We are extremely honored to have Dan Friedman join us on Tuesday, March 15th for an evening of "Ask me anything".
Dan is a leading authority in the Scheme community and a prominent author in the field of programming languages.
About Dan Friedman
Dr. Daniel Paul Friedman is a professor of Computer Science (https://en.wikipedia.org/wiki/Computer_Science) at Indiana University (https://en.wikipedia.org/wiki/Indiana_University_Bloomington) in Bloomington, Indiana (https://en.wikipedia.org/wiki/Bloomington,_Indiana). His research focuses on programming languages (https://en.wikipedia.org/wiki/Programming_language), and he is a prominent author in the field.

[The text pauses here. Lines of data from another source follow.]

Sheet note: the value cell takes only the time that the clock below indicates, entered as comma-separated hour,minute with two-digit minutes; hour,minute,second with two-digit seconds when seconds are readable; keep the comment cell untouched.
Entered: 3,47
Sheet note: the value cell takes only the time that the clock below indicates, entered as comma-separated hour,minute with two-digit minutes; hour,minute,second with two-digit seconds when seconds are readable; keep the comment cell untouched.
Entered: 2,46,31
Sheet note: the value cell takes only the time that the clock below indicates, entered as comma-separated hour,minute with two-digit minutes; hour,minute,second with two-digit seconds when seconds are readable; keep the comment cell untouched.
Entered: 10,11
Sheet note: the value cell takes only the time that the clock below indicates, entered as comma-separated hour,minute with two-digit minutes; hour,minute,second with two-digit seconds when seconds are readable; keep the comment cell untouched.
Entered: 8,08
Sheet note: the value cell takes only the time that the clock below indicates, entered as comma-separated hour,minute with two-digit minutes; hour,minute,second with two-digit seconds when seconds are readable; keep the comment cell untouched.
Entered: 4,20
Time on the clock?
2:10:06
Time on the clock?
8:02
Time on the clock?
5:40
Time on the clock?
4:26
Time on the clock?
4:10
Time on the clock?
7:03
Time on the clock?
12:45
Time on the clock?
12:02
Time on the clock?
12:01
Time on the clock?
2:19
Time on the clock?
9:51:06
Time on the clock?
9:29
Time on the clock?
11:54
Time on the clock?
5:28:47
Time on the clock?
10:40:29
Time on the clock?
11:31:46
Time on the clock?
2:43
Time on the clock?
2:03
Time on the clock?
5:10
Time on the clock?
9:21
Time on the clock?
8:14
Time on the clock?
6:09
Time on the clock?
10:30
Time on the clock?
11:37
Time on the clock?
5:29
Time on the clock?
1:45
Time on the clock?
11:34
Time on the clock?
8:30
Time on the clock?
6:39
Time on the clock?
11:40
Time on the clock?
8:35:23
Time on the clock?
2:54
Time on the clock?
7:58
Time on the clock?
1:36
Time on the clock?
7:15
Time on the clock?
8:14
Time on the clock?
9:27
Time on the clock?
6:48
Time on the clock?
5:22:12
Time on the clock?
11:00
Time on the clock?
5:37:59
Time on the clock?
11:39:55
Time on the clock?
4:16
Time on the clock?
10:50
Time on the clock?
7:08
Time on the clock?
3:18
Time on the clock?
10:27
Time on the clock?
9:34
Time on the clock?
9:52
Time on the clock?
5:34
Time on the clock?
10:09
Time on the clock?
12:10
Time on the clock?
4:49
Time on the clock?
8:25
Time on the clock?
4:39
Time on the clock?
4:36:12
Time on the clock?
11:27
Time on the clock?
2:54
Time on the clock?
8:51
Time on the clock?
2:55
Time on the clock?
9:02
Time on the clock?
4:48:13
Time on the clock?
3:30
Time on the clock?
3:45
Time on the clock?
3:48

With David Wise, Friedman wrote a highly influential paper on lazy programming (https://en.wikipedia.org/wiki/Lazy_evaluation), specifically on lazy streams (ICALP (https://en.wikipedia.org/wiki/ICALP) 1976). The paper, entitled "Cons should not evaluate its arguments," is one of the first publications pushing for the exploration of a programming style with potentially infinite data structures and a form of programming that employs no computational effects (though programs may diverge). Over the 1970s, Friedman and Wise explored the topic in depth and also considered extensions to the world of parallel computing.
In the 1980s, Friedman turned to the study of Scheme (https://en.wikipedia.org/wiki/Scheme_(programming_language)). He explored the use of macros for defining programming languages; with Kohlbecker, Felleisen (https://en.wikipedia.org/wiki/Matthias_Felleisen), and Duba, he co-introduced the notion of 'hygienic macros' in a 1986 LFP paper that is still widely cited today.
With Haynes and Wand, he simultaneously studied the nature of continuation objects, their uses, and the possibilities of constraining them. Following that, Friedman and Felleisen (https://en.wikipedia.org/wiki/Matthias_Felleisen) introduced a lambda calculus (https://en.wikipedia.org/wiki/Lambda_calculus) with continuations (https://en.wikipedia.org/wiki/Continuations) and control operators (https://en.wikipedia.org/wiki/Call-with-current-continuation). Their work has spawned work on semantics, connections between classical logic and computation, and practical extensions of continuations.
Friedman is also a prolific text book author. His first text book, The Little LISPer (https://en.wikipedia.org/wiki/LISP), dates back to 1974 and is still in print in its fourth edition, now called The Little Schemer (with Felleisen (https://en.wikipedia.org/wiki/Matthias_Felleisen)). Friedman and Felleisen (https://en.wikipedia.org/wiki/Matthias_Felleisen) wrote three more "little" books in the 1990s: The Little MLer (https://en.wikipedia.org/wiki/ML_(programming_language)), The Seasoned Schemer (https://en.wikipedia.org/wiki/Scheme_(programming_language)), and A Little Java (https://en.wikipedia.org/wiki/Java_(programming_language)), A Few Patterns.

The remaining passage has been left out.